Erin Quinn Valcho, the Lacey Museum curator, sees local history both as something that belongs to all of us, and as “a way to open up empathy for other people by seeing the world through someone else’s eyes.” Her mission includes using local history as a way to widen the lens through which people see the world. For instance, when kids learn about how World War II affected people in Lacey, she says, their eyes are opened to local, national and global history all at the same time.

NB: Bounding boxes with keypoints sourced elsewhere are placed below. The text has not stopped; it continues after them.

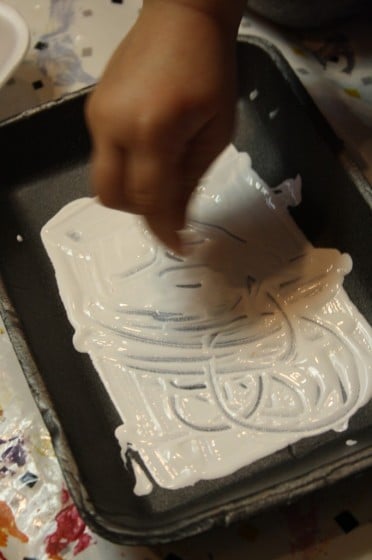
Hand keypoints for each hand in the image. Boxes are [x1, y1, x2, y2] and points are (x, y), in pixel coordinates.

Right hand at [86, 0, 243, 250]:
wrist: (182, 18)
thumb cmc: (211, 69)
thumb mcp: (216, 132)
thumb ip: (192, 180)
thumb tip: (177, 220)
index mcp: (152, 131)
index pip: (149, 200)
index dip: (164, 229)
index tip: (179, 246)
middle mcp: (114, 127)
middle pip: (113, 197)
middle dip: (141, 213)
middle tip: (171, 210)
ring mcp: (98, 118)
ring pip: (104, 180)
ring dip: (132, 193)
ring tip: (163, 178)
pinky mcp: (93, 112)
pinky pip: (105, 157)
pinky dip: (126, 169)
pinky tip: (150, 154)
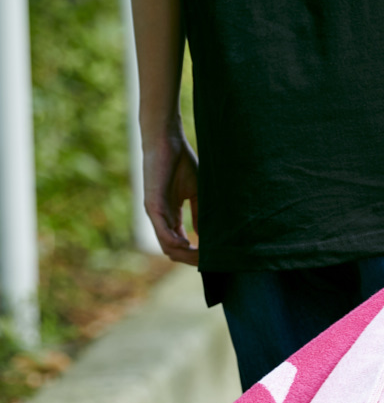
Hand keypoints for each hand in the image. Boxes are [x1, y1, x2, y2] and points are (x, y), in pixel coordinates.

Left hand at [142, 130, 198, 264]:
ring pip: (168, 247)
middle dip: (192, 259)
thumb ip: (200, 215)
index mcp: (171, 215)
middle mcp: (161, 218)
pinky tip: (190, 245)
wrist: (167, 141)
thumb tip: (205, 237)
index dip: (196, 254)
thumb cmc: (181, 162)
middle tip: (209, 261)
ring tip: (202, 255)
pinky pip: (163, 233)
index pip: (180, 244)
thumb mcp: (196, 193)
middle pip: (174, 251)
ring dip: (186, 255)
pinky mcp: (153, 206)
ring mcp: (155, 213)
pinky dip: (176, 243)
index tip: (212, 257)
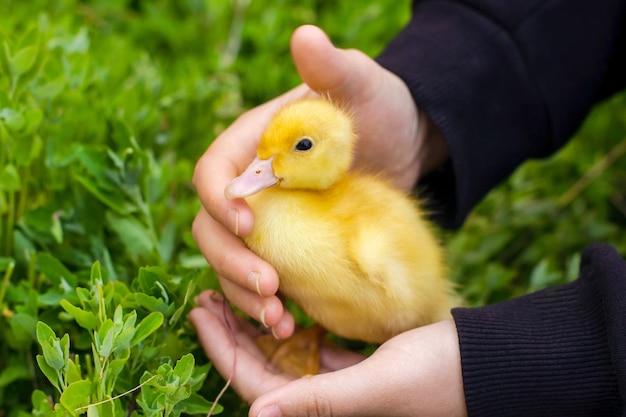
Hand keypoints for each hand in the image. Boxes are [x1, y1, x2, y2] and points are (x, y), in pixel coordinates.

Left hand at [189, 290, 465, 416]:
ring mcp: (341, 385)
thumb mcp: (378, 385)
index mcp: (328, 416)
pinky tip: (277, 300)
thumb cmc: (442, 376)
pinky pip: (310, 347)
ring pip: (284, 356)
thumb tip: (256, 416)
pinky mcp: (356, 367)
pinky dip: (291, 324)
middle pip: (263, 369)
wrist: (490, 364)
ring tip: (232, 292)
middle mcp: (328, 406)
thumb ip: (319, 404)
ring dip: (257, 326)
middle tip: (205, 294)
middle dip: (232, 333)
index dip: (222, 349)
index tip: (198, 309)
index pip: (256, 386)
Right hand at [192, 24, 448, 337]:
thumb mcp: (362, 84)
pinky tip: (290, 322)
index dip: (216, 199)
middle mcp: (249, 186)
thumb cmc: (378, 109)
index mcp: (252, 145)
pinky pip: (261, 279)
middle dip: (230, 259)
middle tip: (269, 286)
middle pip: (211, 227)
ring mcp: (268, 222)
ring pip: (229, 261)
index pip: (213, 172)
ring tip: (278, 317)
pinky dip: (266, 303)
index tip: (246, 224)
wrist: (402, 147)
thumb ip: (333, 68)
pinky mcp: (289, 249)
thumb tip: (306, 36)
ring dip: (244, 292)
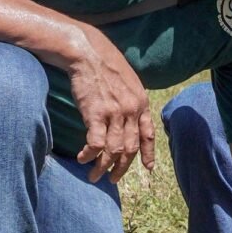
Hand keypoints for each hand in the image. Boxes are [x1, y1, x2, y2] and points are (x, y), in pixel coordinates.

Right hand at [67, 27, 154, 183]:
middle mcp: (132, 110)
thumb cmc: (104, 65)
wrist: (87, 53)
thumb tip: (129, 115)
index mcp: (141, 103)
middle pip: (130, 148)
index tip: (147, 168)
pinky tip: (82, 158)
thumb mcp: (127, 81)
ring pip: (113, 150)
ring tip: (94, 175)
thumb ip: (131, 100)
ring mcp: (115, 113)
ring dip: (103, 167)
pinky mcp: (96, 114)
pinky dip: (89, 155)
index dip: (147, 154)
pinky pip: (96, 143)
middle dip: (122, 167)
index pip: (148, 134)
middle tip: (112, 179)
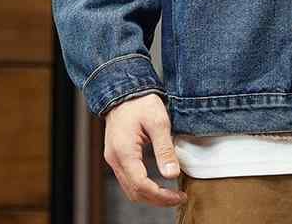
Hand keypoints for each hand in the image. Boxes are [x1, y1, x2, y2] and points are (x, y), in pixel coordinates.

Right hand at [103, 92, 187, 207]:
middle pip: (134, 192)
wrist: (123, 90)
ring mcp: (113, 159)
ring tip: (170, 194)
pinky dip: (143, 186)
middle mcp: (114, 159)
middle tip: (177, 198)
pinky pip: (128, 179)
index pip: (141, 185)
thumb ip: (165, 149)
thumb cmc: (140, 102)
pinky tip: (157, 183)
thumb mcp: (158, 122)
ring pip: (129, 189)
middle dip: (156, 200)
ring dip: (149, 196)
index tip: (178, 196)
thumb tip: (173, 174)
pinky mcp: (117, 156)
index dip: (161, 195)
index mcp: (124, 152)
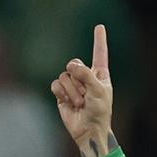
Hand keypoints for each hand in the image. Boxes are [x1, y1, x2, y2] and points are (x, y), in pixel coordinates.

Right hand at [51, 24, 116, 156]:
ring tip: (80, 103)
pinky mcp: (61, 93)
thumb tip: (70, 66)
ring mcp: (73, 84)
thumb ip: (86, 74)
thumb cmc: (99, 111)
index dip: (99, 40)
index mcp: (100, 74)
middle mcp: (86, 76)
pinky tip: (69, 103)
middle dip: (78, 79)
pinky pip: (56, 84)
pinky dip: (62, 94)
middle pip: (74, 63)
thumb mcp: (99, 91)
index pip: (99, 53)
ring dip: (72, 91)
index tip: (100, 26)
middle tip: (86, 95)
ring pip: (64, 76)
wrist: (88, 130)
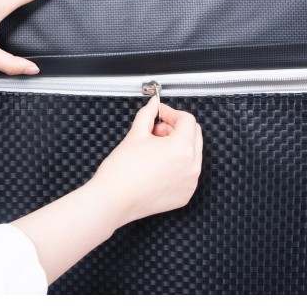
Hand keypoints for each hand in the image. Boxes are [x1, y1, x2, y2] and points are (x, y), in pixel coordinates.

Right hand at [90, 95, 202, 225]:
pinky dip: (177, 165)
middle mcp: (191, 167)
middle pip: (194, 135)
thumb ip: (148, 114)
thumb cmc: (122, 172)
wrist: (113, 200)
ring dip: (177, 146)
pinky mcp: (184, 195)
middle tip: (155, 130)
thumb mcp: (136, 134)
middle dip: (175, 128)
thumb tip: (153, 105)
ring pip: (192, 154)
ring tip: (154, 149)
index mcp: (182, 149)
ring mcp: (189, 183)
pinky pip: (187, 173)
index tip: (160, 114)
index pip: (187, 120)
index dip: (171, 113)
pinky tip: (157, 165)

When people learn about Lacey’s history, they also learn why its civic identity is so different from Olympia’s. Quinn Valcho tells the story of Lacey’s incorporation in 1966, Olympia’s failed attempt to thwart it, and – over half a century later – the residue of tension that remains. Lacey’s first city hall, police and fire departments were all crowded into the modest historical home that currently houses the Lacey Museum; its first three police officers drove their own cars to save money. Lacey residents have long tended to view Olympia as a center of puffed up, free-spending politicians and people with pretensions to urban sophistication, in contrast to Lacey’s practical, thrifty, no-frills sensibilities.

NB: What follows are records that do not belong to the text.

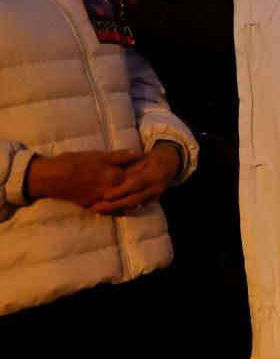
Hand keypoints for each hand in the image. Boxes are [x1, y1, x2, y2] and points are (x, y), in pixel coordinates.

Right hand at [25, 149, 141, 207]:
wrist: (50, 177)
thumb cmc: (74, 162)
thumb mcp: (98, 155)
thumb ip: (120, 156)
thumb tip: (139, 152)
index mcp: (115, 177)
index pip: (136, 177)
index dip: (143, 173)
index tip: (150, 171)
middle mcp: (111, 191)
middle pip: (129, 191)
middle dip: (138, 187)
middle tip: (146, 182)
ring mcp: (100, 200)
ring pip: (119, 200)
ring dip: (127, 197)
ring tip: (133, 191)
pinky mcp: (90, 205)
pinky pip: (107, 206)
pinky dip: (113, 203)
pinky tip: (115, 198)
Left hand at [87, 143, 181, 213]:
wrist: (172, 163)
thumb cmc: (153, 158)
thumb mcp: (141, 159)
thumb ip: (127, 170)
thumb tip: (110, 178)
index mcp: (152, 175)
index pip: (134, 185)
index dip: (120, 191)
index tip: (105, 196)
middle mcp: (154, 188)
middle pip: (132, 200)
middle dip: (113, 206)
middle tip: (95, 208)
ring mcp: (154, 196)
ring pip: (132, 206)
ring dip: (114, 210)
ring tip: (97, 210)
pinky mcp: (151, 201)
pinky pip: (135, 208)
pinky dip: (121, 210)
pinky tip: (108, 211)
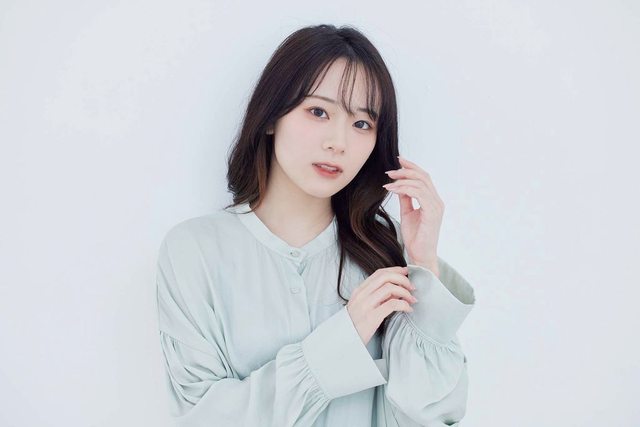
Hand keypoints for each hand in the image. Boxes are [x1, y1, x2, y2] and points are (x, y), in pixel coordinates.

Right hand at [346, 266, 417, 345]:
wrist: (344, 340)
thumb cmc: (356, 324)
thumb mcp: (363, 306)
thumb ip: (378, 297)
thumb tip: (397, 291)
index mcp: (359, 290)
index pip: (379, 273)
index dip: (395, 270)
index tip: (406, 272)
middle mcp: (362, 295)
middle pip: (385, 277)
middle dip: (402, 279)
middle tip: (412, 287)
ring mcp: (366, 305)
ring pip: (390, 288)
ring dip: (405, 292)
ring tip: (412, 299)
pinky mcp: (372, 317)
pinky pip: (392, 304)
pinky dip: (404, 304)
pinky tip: (408, 309)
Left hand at [383, 156, 443, 274]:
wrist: (420, 255)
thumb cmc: (415, 237)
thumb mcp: (408, 213)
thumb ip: (406, 198)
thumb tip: (399, 185)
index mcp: (433, 200)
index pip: (424, 178)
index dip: (412, 167)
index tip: (398, 161)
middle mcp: (437, 201)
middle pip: (423, 176)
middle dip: (405, 170)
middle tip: (389, 171)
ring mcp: (436, 206)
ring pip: (420, 183)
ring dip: (402, 179)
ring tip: (388, 181)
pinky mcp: (432, 212)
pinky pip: (418, 193)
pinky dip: (403, 189)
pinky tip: (392, 189)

The irony is that Lacey is exhibiting a far more sophisticated understanding of the importance of local history than Olympia is. Lacey’s museum has been in existence since 1980; Olympia doesn’t have one at all since the closure of the state capital museum in 2014, and that one was housed and paid for by the state, not the city.

Former Secretary of State Sam Reed finds Olympia’s lack of a museum incomprehensible. He sees local historical knowledge as essential to people feeling connected, volunteering, and participating in the life of our community. And he sees historical knowledge as the essential foundation of the future we are building together. In the absence of a good museum, he asks, “What understanding do we pass on to the next generation?”

Both Reed and Stevenson are board members of the Olympia Arts and Heritage Alliance, which is raising funds to support creation of an arts, cultures and heritage museum in the now-vacant former fire station and city hall at Fourth and State streets downtown. They are waiting for the city to issue a request for proposals on the use of the building, which seems to be a very slow process. Naturally, we wish the museum advocates speedy success.

It might be wrong to think of this as a museum competition between Lacey and Olympia — but if we did, Lacey would definitely be winning.

The more important point is the one made by Socrates. If we are ignorant of the history of the communities in which we live, we do not fully know who we are.